EXERCISE OBJECTIVE = Make an exact copy of the listing so that no picture is carried over.

++++ MATERIAL PROVIDED ++++

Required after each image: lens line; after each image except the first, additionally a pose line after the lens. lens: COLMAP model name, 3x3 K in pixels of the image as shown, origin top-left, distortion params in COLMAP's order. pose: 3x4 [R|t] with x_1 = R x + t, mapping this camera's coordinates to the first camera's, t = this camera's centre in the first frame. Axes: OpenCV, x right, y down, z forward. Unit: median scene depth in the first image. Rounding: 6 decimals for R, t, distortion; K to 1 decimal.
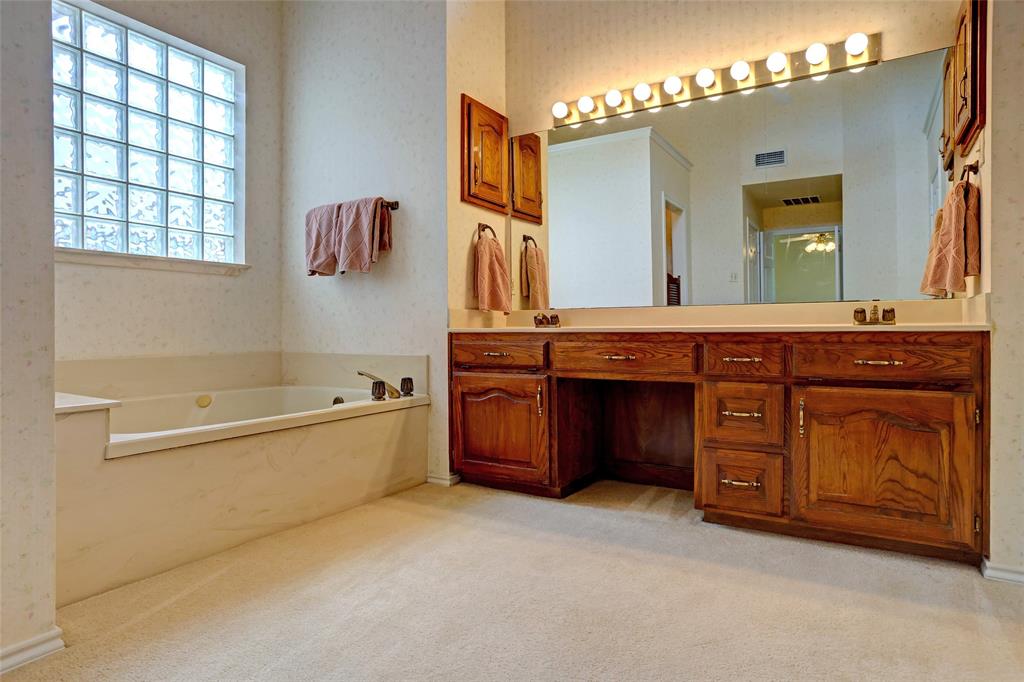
lens RADIAL K [[585.5, 0, 508.9], [0, 585.5, 337.9], [0, 0, 1]] dist [-0.047140, 0.029420]
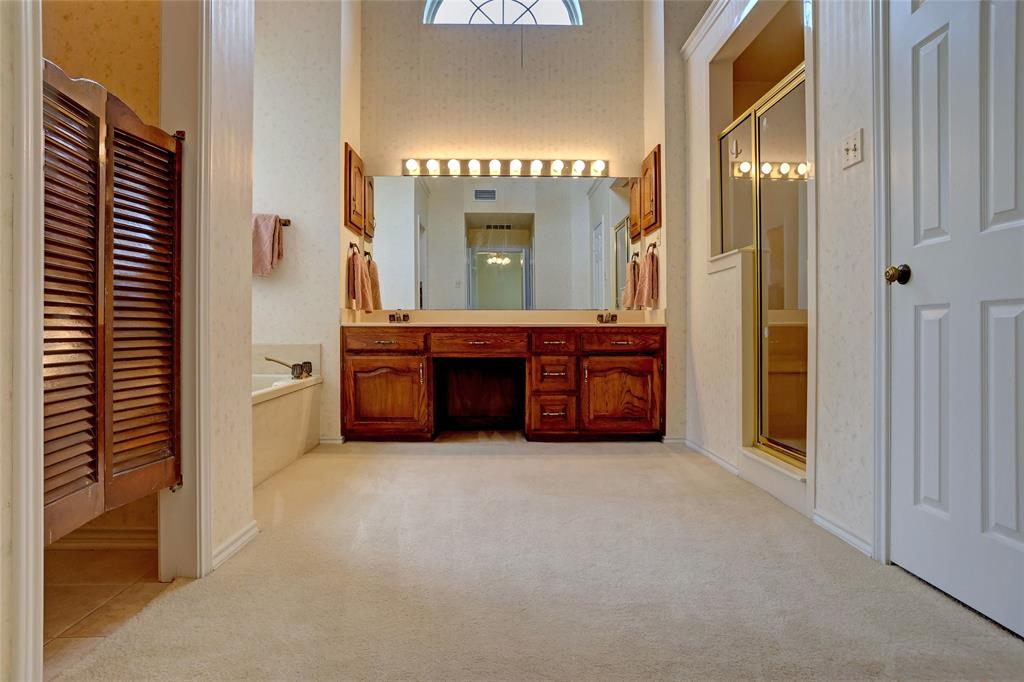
lens RADIAL K [[585.5, 0, 508.4], [0, 585.5, 331.2], [0, 0, 1]] dist [-0.047140, 0.029420]
pose [[0.841342, 0.001927, 0.540499, -0.548183], [0.001236, 0.999984, -0.005489, 0.010386], [-0.540501, 0.005287, 0.841327, -0.331367]]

++++

EXPECTED ANSWER =
Required after each image: lens line; after each image except the first, additionally a pose line after the lens. lens: COLMAP model name, 3x3 K in pixels of the image as shown, origin top-left, distortion params in COLMAP's order. pose: 3x4 [R|t] with x_1 = R x + t, mapping this camera's coordinates to the first camera's, t = this camera's centre in the first frame. Axes: OpenCV, x right, y down, z forward. Unit: median scene depth in the first image. Rounding: 6 decimals for R, t, distortion; K to 1 decimal.
lens RADIAL K [[585.5, 0, 508.9], [0, 585.5, 337.9], [0, 0, 1]] dist [-0.047140, 0.029420]
lens RADIAL K [[585.5, 0, 508.4], [0, 585.5, 331.2], [0, 0, 1]] dist [-0.047140, 0.029420]
pose [[0.841342, 0.001927, 0.540499, -0.548183], [0.001236, 0.999984, -0.005489, 0.010386], [-0.540501, 0.005287, 0.841327, -0.331367]]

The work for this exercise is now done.